Les taux de service de l’ASPA, plus faibles actuellement que ceux des allocations de l’ancien dispositif, indiquent également la présence d’un second profil de bénéficiaires composé d’anciens salariés dont la retraite reste inférieure au plafond du minimum vieillesse, notamment du fait de « carrières hachées » ou de très faibles niveaux de rémunération.
Le minimum vieillesse semble jouer désormais son rôle de « filet de sécurité », non seulement pour les personnes âgées et sans ressources, mais aussi pour des « travailleurs pauvres » après 65 ans et pour les personnes handicapées.
Pour le financeur du dispositif, il est donc essentiel d’évaluer, en lien avec la tutelle et les services d’études spécialisées sur ces questions, les conséquences de ces évolutions sur les dépenses.
Que signifie pour vous, aujourd’hui, être financeur d’un dispositif de solidarité nationale ?
Les dépenses liées au chômage constituent à la fois le premier poste de dépenses du Fonds, mais aussi celui qui augmente le plus.
Le FSV est en déficit d’un peu plus de 4 milliards d’€ par an. Ce déficit du FSV est repris par la Caisse d’amortissement de la dette sociale (CADES) jusqu’en 2018.
Globalement, la capacité de financer la solidarité vieillesse, dans le cadre de l’évolution des systèmes de retraite reste, bien sûr, l’enjeu fondamental.
Dans ce contexte, les préoccupations du FSV, en tant que financeur travaillant en lien étroit avec les pouvoirs publics, sont d’abord de contribuer à la pérennité du dispositif de solidarité par une utilisation optimale des ressources dont il dispose, et de développer sa capacité à développer des analyses et des propositions, notamment en matière de financement.
Sous un angle plus opérationnel, les 3 objectifs que poursuit actuellement le FSV sont :
- d’abord, se doter d’une cartographie des risques ;
- développer, ensuite, sa capacité à analyser finement et à projeter l’évolution des dépenses et le rendement des recettes ;
- enfin, contribuer à l’optimisation du mécanisme de financement, lui-même.
Les dépenses du SASPA sont intégralement prises en charge par le FSV. Cette originalité tient au fait que les prestations dont le SASPA assure le service relèvent exclusivement du minimum vieillesse.
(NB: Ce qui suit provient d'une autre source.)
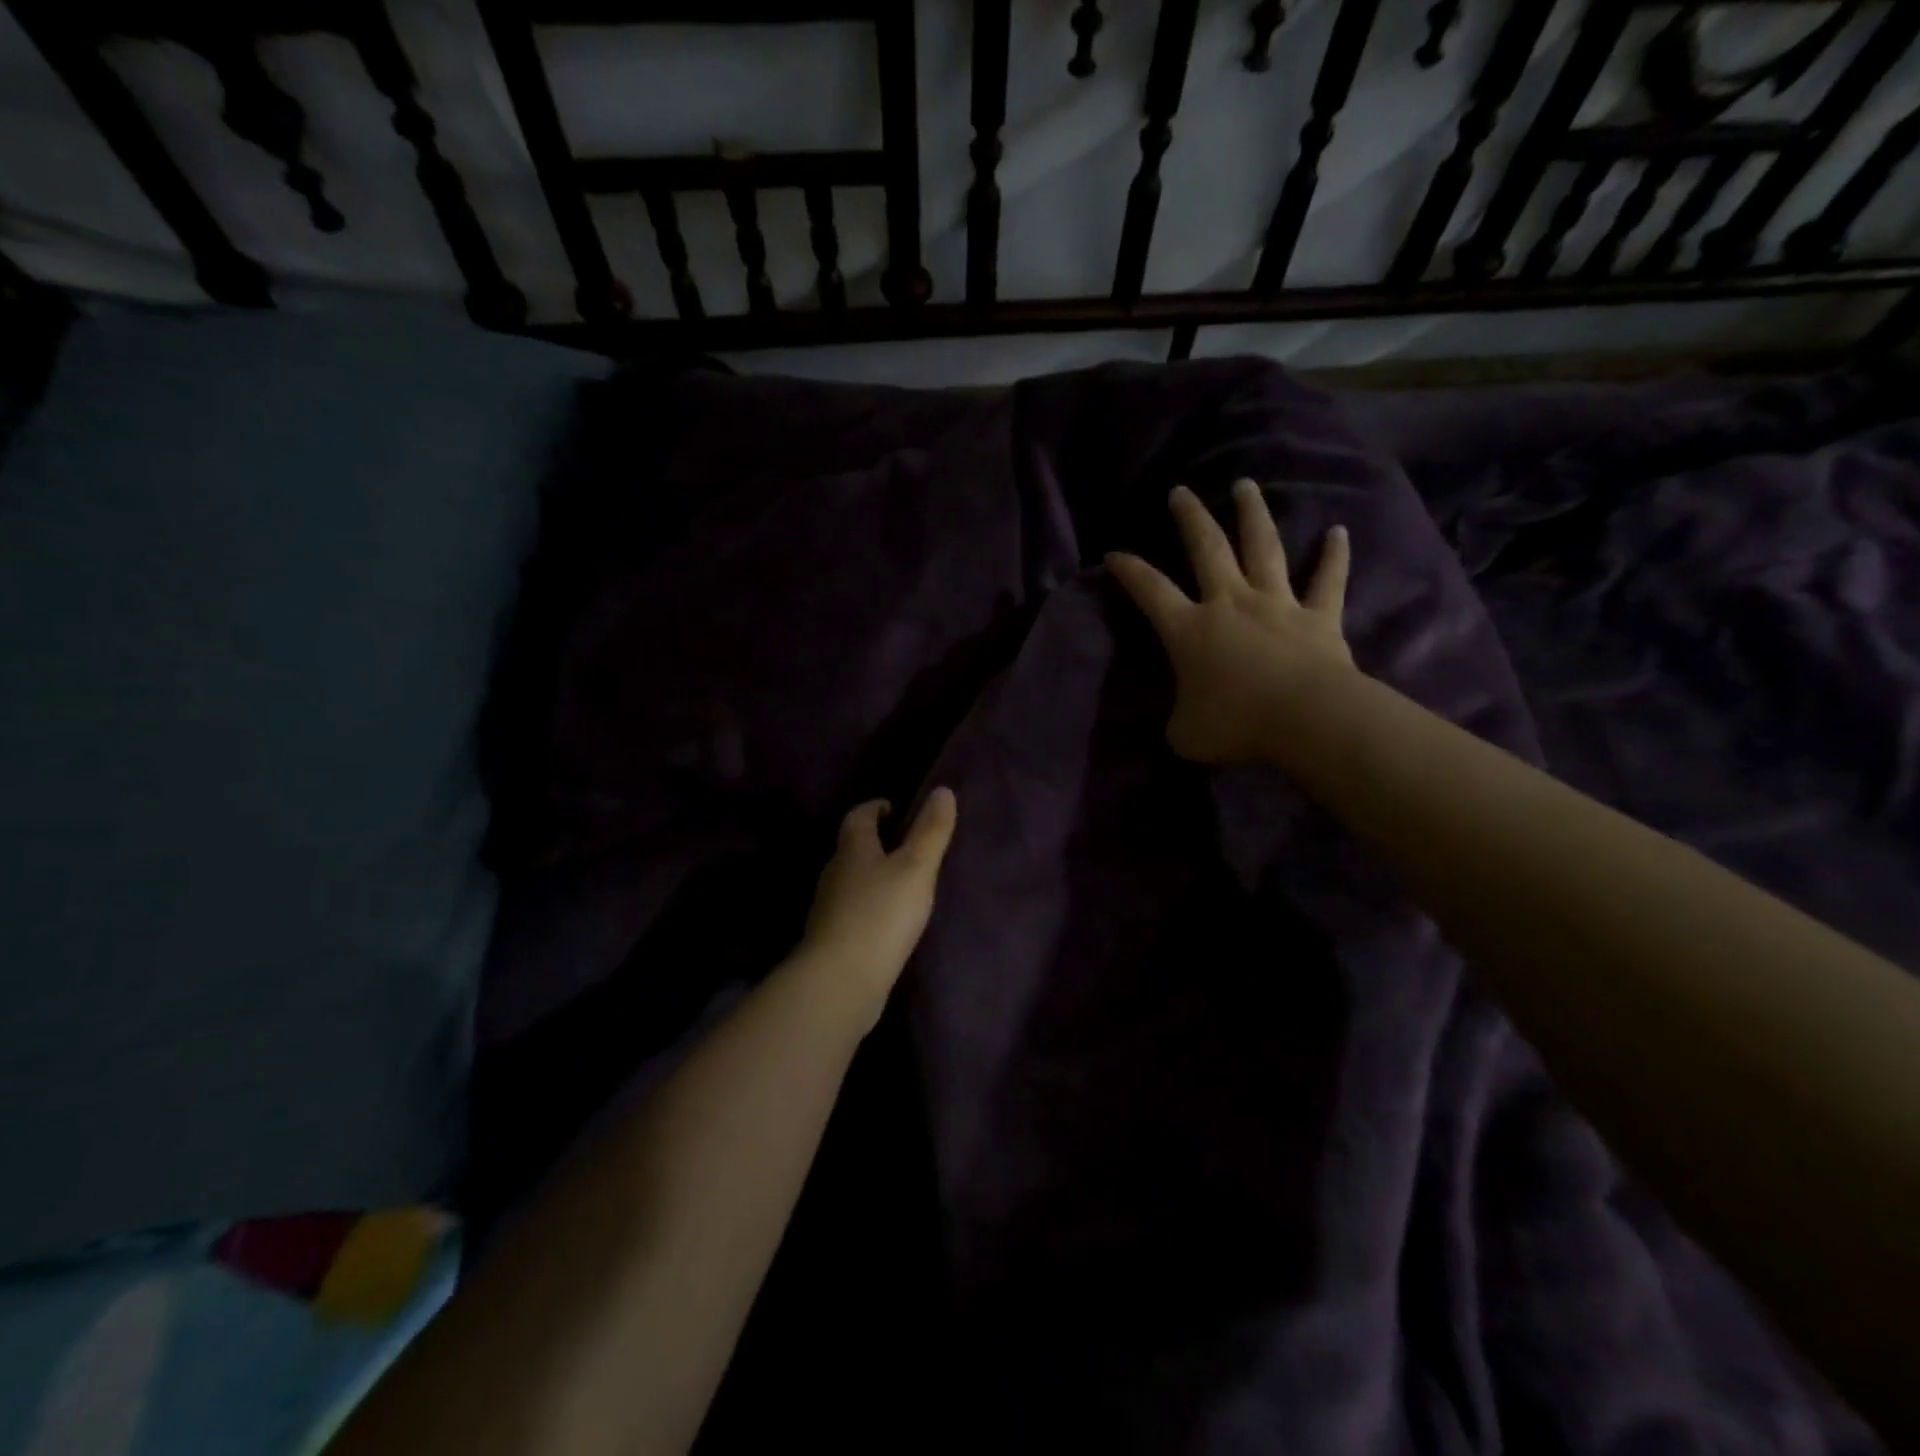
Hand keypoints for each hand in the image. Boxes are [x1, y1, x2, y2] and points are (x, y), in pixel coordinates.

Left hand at [797, 787, 958, 1023]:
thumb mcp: (916, 868)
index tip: (896, 810)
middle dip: (876, 842)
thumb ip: (931, 831)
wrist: (840, 981)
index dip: (876, 808)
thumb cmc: (881, 914)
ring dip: (873, 876)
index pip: (859, 816)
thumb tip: (942, 790)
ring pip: (852, 880)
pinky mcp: (832, 939)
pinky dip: (870, 907)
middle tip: (907, 846)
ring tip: (904, 884)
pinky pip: (853, 911)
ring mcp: (829, 908)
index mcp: (852, 849)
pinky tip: (889, 922)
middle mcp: (835, 873)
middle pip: (853, 848)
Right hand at [1107, 480, 1352, 764]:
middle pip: (1206, 549)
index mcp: (1190, 630)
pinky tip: (1339, 531)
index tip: (1114, 553)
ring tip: (1245, 485)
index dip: (1130, 572)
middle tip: (1180, 491)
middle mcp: (1230, 604)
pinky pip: (1328, 580)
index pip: (1150, 592)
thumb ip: (1178, 720)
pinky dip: (1334, 555)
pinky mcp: (1318, 617)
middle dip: (1190, 518)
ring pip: (1263, 548)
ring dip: (1253, 514)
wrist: (1306, 718)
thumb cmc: (1237, 724)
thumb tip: (1182, 720)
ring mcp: (1276, 604)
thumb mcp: (1186, 735)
Ce financement englobe non seulement les prestations mais aussi la quote-part des frais généraux de la Caisse des dépôts qui est relative à l’activité du SASPA (frais de personnel, charges informatiques, infrastructures…).
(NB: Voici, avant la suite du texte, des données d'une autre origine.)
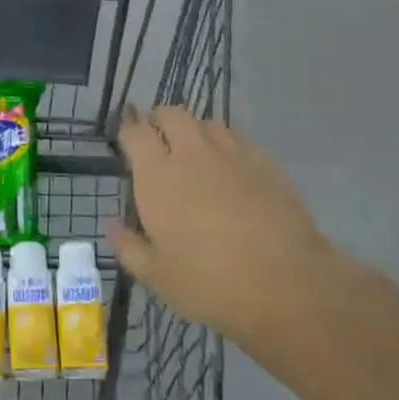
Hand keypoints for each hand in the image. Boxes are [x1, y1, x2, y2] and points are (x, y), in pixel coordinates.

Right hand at [110, 106, 337, 362]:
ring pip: (207, 122)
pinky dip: (227, 143)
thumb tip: (113, 224)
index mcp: (158, 176)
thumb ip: (128, 246)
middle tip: (158, 142)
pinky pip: (239, 138)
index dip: (127, 131)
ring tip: (195, 152)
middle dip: (159, 120)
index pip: (135, 132)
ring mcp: (232, 154)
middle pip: (171, 114)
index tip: (126, 141)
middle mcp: (192, 154)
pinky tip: (230, 166)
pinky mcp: (265, 163)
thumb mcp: (156, 276)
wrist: (286, 285)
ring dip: (194, 130)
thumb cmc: (209, 283)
Pour l’exercice 2012, les dépenses du SASPA se sont élevées à 611,3 millions d’€, dont 9,1 millions d’€ au titre des frais de gestion.
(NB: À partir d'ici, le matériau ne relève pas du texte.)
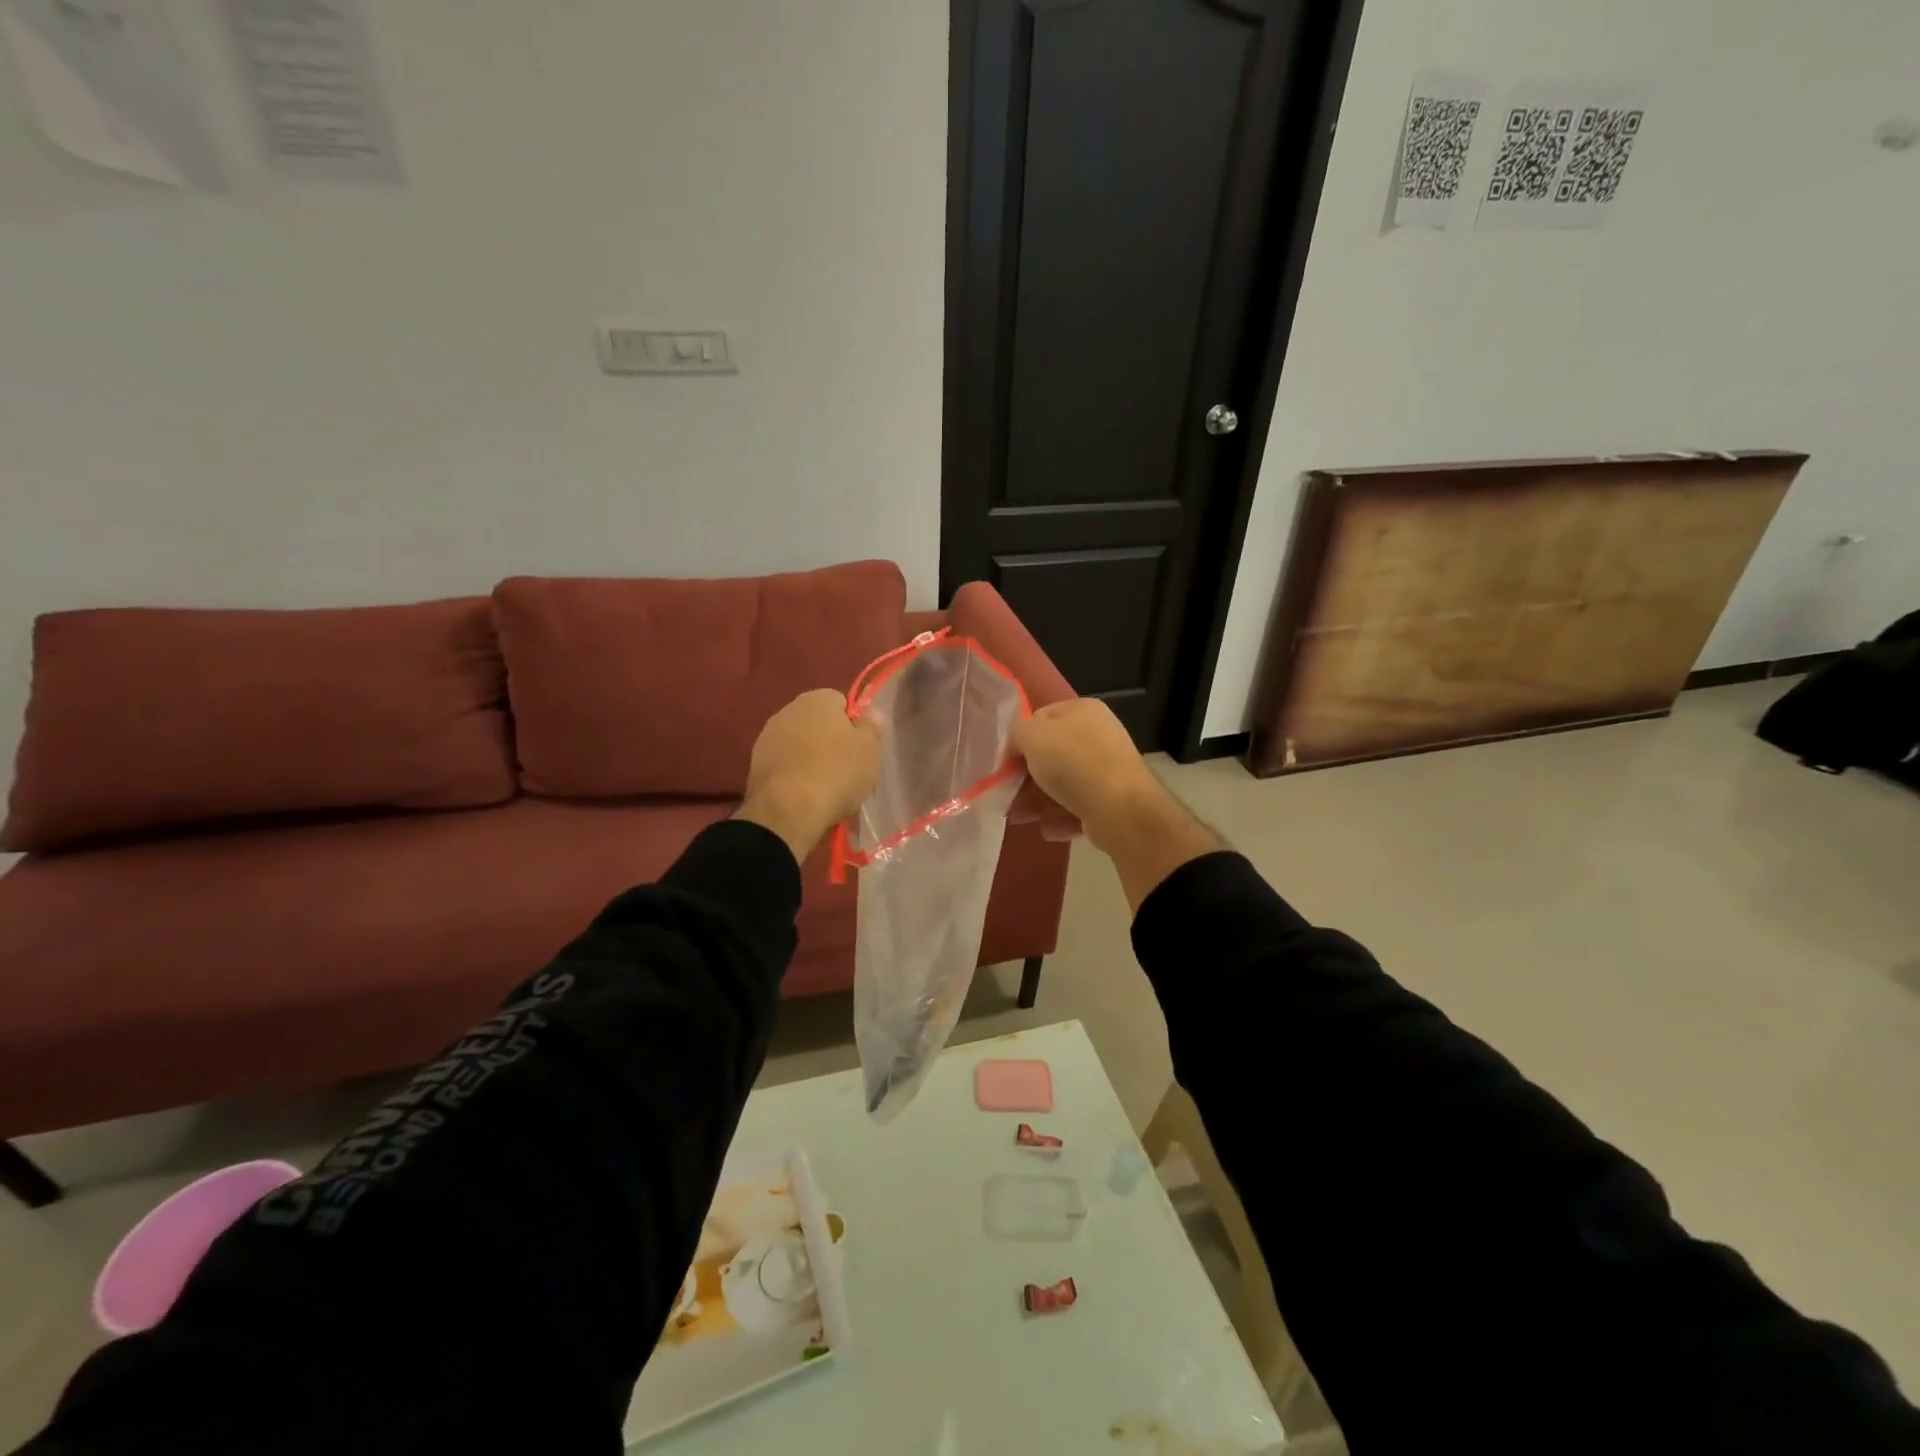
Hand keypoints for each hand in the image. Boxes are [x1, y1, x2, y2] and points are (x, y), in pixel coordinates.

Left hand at [734, 689, 881, 863]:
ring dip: (810, 757)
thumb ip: (871, 727)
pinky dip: (794, 774)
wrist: (788, 811)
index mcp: (817, 699)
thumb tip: (872, 713)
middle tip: (846, 768)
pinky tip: (805, 794)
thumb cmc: (836, 773)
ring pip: (799, 744)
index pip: (841, 702)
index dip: (853, 724)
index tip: (860, 748)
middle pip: (818, 722)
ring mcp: (768, 736)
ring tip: (825, 786)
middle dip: (830, 740)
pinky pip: (785, 763)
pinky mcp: (755, 763)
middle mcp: (788, 710)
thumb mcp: (869, 750)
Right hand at [1010, 699, 1219, 909]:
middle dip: (1026, 778)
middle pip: (1051, 755)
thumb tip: (1016, 749)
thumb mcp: (1032, 737)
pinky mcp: (1113, 801)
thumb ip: (1016, 735)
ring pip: (1063, 784)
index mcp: (1083, 710)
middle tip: (1006, 796)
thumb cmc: (1073, 763)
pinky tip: (1048, 829)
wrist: (1121, 809)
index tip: (1006, 764)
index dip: (1020, 740)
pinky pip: (1079, 807)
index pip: (1041, 718)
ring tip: (1018, 819)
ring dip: (1037, 802)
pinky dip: (1061, 818)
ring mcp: (1108, 769)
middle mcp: (1099, 736)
Les relations financières entre le FSV et le SASPA se matérialisent sous la forme d’acomptes mensuels et d’une régularisation annuelle. Ces acomptes font ensuite l’objet d’une régularisation annuelle en année n + 1, une fois arrêtées les charges du SASPA pour l’exercice considéré.
Il en découle un premier enjeu de trésorerie, car, dans ce mode de financement original, les prévisions annuelles sont élaborées en commun par le FSV et le SASPA en novembre de l’année n - 1, qui permettent d’arrêter le montant et le calendrier des acomptes que le FSV sert au SASPA au titre de l’année n.
Si ce financement s’avérait insuffisant, le SASPA se verrait contraint d’emprunter auprès de la Caisse des dépôts, ce qui générerait des frais financiers, dont le FSV serait in fine redevable.
En sens inverse, si les acomptes versés par le FSV sont supérieurs aux prestations effectivement versées par le SASPA, ils sont déduits des charges que le SASPA facture au Fonds.
Puisqu’il finance aussi les charges administratives, un second enjeu, lié au contexte financier difficile, est celui de la modération des coûts de gestion du SASPA, auquel tous les opérateurs de la protection sociale doivent se plier, FSV et SASPA inclus.
Le FSV n’est cependant pas partie prenante dans l’élaboration de la COG du SASPA, ainsi que dans la fixation des objectifs qui en résulte, même s’il en prend connaissance et peut émettre un avis dans le cadre des deux commissions consultatives qui rythment la vie institutionnelle du SASPA et dont le FSV est membre de droit.